In 2016, SAGE advised countries to consider vaccinating children missed as a result of supply constraints as soon as sufficient IPV becomes available. Since then Gavi, UNICEF, WHO and the Bill & Melinda Gates Foundation are working with countries to ensure implementation of the SAGE recommendation and allocate available supply, starting with the countries at highest risk of reintroduction of polio.
By the end of 2018, only 3 million out of 32 million children missed have been vaccinated with IPV. However, with the supply situation improving further, Gavi strives to reach all missed children before the end of 2020, when the window for support of catch-up is closing.

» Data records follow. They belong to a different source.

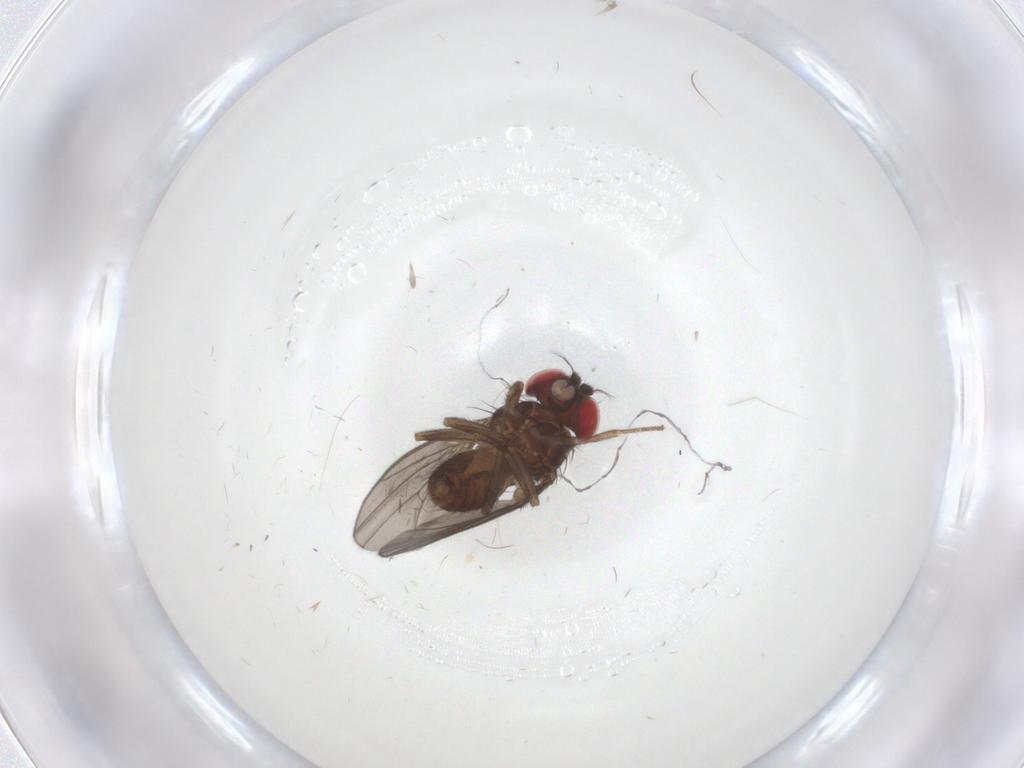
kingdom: Animalia
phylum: Arthropoda
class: Insecta
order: Diptera
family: Drosophilidae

Routine immunisation is the sustainable, reliable and timely interaction between the vaccine, those who deliver it and those who receive it to ensure every person is fully immunised against vaccine-preventable diseases.
Strengthening routine immunisation is a pillar of the polio eradication strategy. High coverage provides a strong base for population immunity to prevent polio outbreaks and builds a sustainable platform for the introduction of IPV and other life-saving vaccines. In polio-endemic countries, the virus persists in marginalised populations where health and immunisation services are largely non-existent, and where oversight and management of primary health care systems are weak. However, the poliovirus cannot survive for long periods outside the human body. Without an unvaccinated person to infect, poliovirus will die out. As a result, strengthening routine immunisation is a critical factor in successfully interrupting all poliovirus transmission.
Gavi is working to strengthen routine immunisation systems in all eligible countries, and to coordinate resources with other GPEI partners to strengthen routine immunisation in specific high-risk geographies of priority countries. These efforts benefit from the expertise developed by GPEI since 1988 to support and strengthen broader immunisation activities.